From the day I passed my PhD until now, my life has been like a long journey out of a hermit's cave and back into the social world. My physical and mental health had suffered during the last frenetic months of my thesis. I'd lost half a stone and I was still on Prozac. I had to restore my balance, I resolved, by making my life as un-academic as possible. All things mindless were my self-prescribed regimen. For weeks, my average day was made up of This Morning with Richard and Judy, followed by hours sitting in a cafe, then a sweaty workout in the gym, and finally home to watch lots more mindless telly. It was great.
But this idyllic slothfulness began to pall. Increasingly, I wanted to do something useful . I was also broke. Worst of all, the dole office had informed me that I was now "eligible" for the New Deal. I'd been warned that the New Deal was not about help - it was punishment for having been on the dole too long. My friend Harry, who had finished his PhD a year before me, had had to spend 13 weeks ironing clothes in a charity shop as part his New Deal "Intensive Work Experience".
So I had to go out and seek the rewards that were not, it was becoming apparent, going to come automatically as a result of my qualification. But first I had to deal with that most debilitating of symptoms of post-thesis life: a profound feeling of half-heartedness about everything - including lecturing. In fact, the thought of lecturing horrified me, evoking as it did memories of student life - a life I was damn sure I did not want to re-create. Nevertheless, I felt, I had to investigate it. A small voice inside told me that I might be suffering from prejudice.

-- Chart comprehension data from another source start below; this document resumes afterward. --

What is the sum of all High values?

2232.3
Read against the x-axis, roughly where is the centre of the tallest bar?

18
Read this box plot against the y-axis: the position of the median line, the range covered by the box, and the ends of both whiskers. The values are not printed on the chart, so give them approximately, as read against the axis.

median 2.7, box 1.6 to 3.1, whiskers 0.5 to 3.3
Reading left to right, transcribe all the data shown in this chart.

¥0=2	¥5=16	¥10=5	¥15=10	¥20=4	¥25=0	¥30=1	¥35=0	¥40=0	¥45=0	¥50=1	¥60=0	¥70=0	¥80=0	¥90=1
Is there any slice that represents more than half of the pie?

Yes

I soon discovered the main barrier to full-time employment in academia: the research assessment exercise. Departments need to show the government that their lecturers publish a lot. You need at least three publications, I was told, to convince prospective employers that you will be a useful part of the team. But after a year pestering publishers with a synopsis of the book based on my PhD, I had had only one slight spark of interest.

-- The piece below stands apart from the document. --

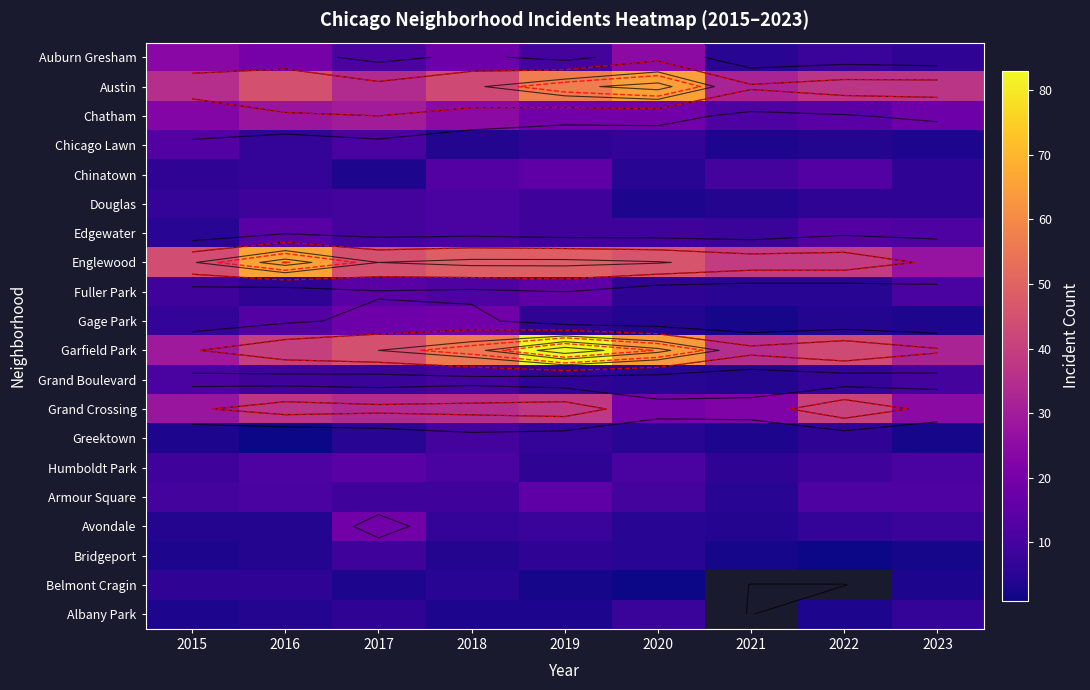

At which category does the chart reach its minimum across all series?

2016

So, misery persisted. However, over one week last summer, my world suddenly changed. On the Monday I met my friend and fellow cleaner, Tina. I'd spent so long controlling my mind, she counselled, that I now needed to "free it up" and get creative about my job search. On the Thursday, I was collared by my former PhD supervisor. A part-time lecturer was needed for an MSc environment course. The subject, I reasoned, was my specialism and it was postgraduate level. If ever I was going to try lecturing "just in case" I might enjoy it, there could not be a better opportunity. So I agreed.

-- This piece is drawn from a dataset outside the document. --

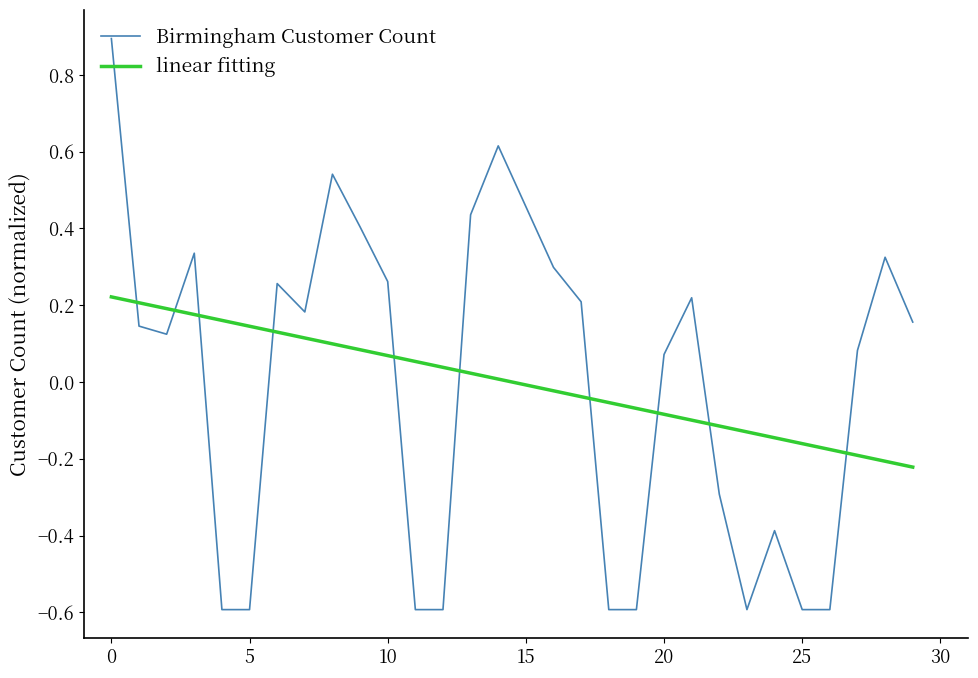

How many times do Birmingham Customer Count and linear fitting cross each other?

10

As a result of that week, my time is now divided between part-time lecturing and what I call part-time "creative work".
I started lecturing last January. At first it was terrifying. On my first day, I was faced with a bunch of very bright, very keen students. I feared that I would be roasted alive, but I was surprised to find that they did not know much. Some time later, older lecturers told me I had made the standard misassumption of first-time lecturers: you do not realise how much you have learnt since you started your PhD - not just from formal study, but from life.
The biggest surprise, though, was that at no time has lecturing felt like doing a PhD. For a start, the other lecturers became chummy. Perhaps they had always been that way - but as a PhD student I had been unable to be chummy back. Now, the relationship between me and them just felt much less heavy. What has made my first stint as a lecturer best of all, though, has been my students, who are always polite and friendly.
To be sure, my first lecture was dire. Not trusting my knowledge or my nerves, I had written out everything so I could dictate it in class. Result: I droned for 90 minutes. A third of the students did not return for the next session. But after a few weeks, my anxiety began to disappear. Correspondingly, my ability to ad lib increased. It hit me recently that lecturing could be a wheeze. At its best, it is like having a deep, enjoyable conversation with old friends - except as a lecturer you get paid for it.
So now I do, wholeheartedly, want to lecture full time. But what of that "creative work"? I have applied for fun-sounding jobs or advertised in shop windows to do them. So far, I have been a stonemason, painter, builder, gardener and strippergram deliverer. Some of it has worked out financially, some has not - but it has all been enjoyable. It has helped me off the Prozac and now the future looks brighter.
My lingering gripe, though, is with the RAE. Somehow, I have to find the time and the inclination to write journal articles. These are unpaid, and I just do not feel like burning my brains out for nothing anymore. Mind you, I would write for free and at length about the stupidity of the RAE. The catharsis alone would make it worthwhile.
Simon Francis lectures in politics at the University of Bristol.